William and Kate remember newly-wed days as they return to former haunts
The Duke and Duchess of Cambridge took a trip down memory lane today, visiting old friends in North Wales where they lived after they married.
William and Kate met some of the duke’s former colleagues from when he worked as a search and rescue pilot based at RAF Valley on Anglesey.
The unit has now moved from the island to a new base, HM Coastguard Search and Rescue Caernarfon, on the mainland and is run by Bristow Helicopters, which took over the contract from the military, but still with some of the same crew from William’s time as a helicopter pilot.
William told his old crew that he does miss his old job, which involved flying rescue missions in all kinds of weather and terrain.

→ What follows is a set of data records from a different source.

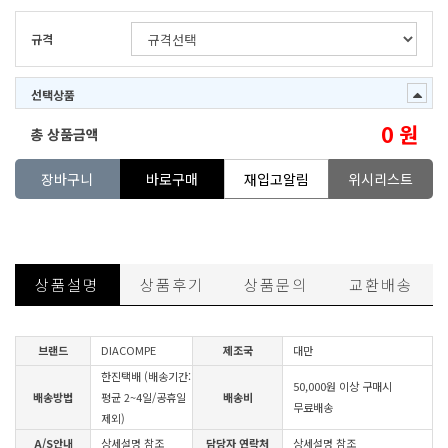
규격
선택상품
0
원
총 상품금액
장바구니
바로구매
재입고알림
위시리스트
상품설명
상품후기
상품문의
교환배송
브랜드
DIACOMPE
제조국
대만
한진택배 (배송기간:
50,000원 이상 구매시
배송방법
평균 2~4일/공휴일
배송비
무료배송
제외)
A/S안내
상세설명 참조
담당자 연락처
상세설명 참조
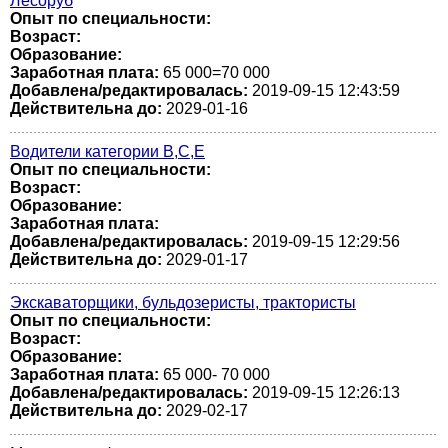
Лесоруб
Опыт по специальности:
Возраст:
Образование:
Заработная плата:
65 000=70 000
Добавлена/редактировалась:
2019-09-15 12:43:59
Действительна до:
2029-01-16
Водители категории В,С,Е
Опыт по специальности:
Возраст:
Образование:
Заработная плата:
Добавлена/редактировалась:
2019-09-15 12:29:56
Действительна до:
2029-01-17
Экскаваторщики, бульдозеристы, трактористы
Опыт по специальности:
Возраст:
Образование:
Заработная плата:
65 000- 70 000
Добавлена/редактировалась:
2019-09-15 12:26:13
Действительна до:
2029-02-17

Coastguard helicopter winchman Paul Jones and his wife Gemma, were with their son’s, Finlay, 12, and Alex, aged nine, who were much younger the last time Kate and William saw them.
Mr Jones said: “It’s lovely to see him, we worked very closely for three years and then he moved away.
“It was like he’s never been away.”
The royal couple also clambered aboard the Coastguard’s new £30 million Sikorsky S92 helicopter, which replaced Sea King helicopters used during William’s time with the unit.
Both royal visitors sat in the cockpit as they were told about the aircraft’s capabilities and performance during the around 300 or so rescue missions undertaken each year from Caernarfon.
Rich Taylor, a winchman who served with William and met him again today said: “It was great. It was a real honour and privilege. He’s a very nice guy, very engaging, very professional.
“He worked very hard obviously to keep a balance in the world’s he’s within. He was outstanding in his role as a pilot.”
William and Kate also joined a discussion with Coastguard crew members and staff from Wales Air Ambulance, about the mental health challenges that result from working as emergency personnel.
Mr Taylor added: “He’s been involved first hand with some awful situations as anyone who works in this search and rescue or air ambulance will have been, so he knows first hand the effects it can have on people.
“When we worked with William it was a real honour and a privilege and that continues that he’s taken the time out to come and see us and have a look around and catch up again.
“I think like anybody involved in aviation, especially emergency services and support and helping others, it’s a passion, it’s a vocation, so I can understand he does miss it.”
William and Kate spent around 90 minutes at the base before shaking hands and saying goodbyes as they travelled to their next stop on the royal visit at Halen Mon Anglesey Sea Salt, a local business on Anglesey.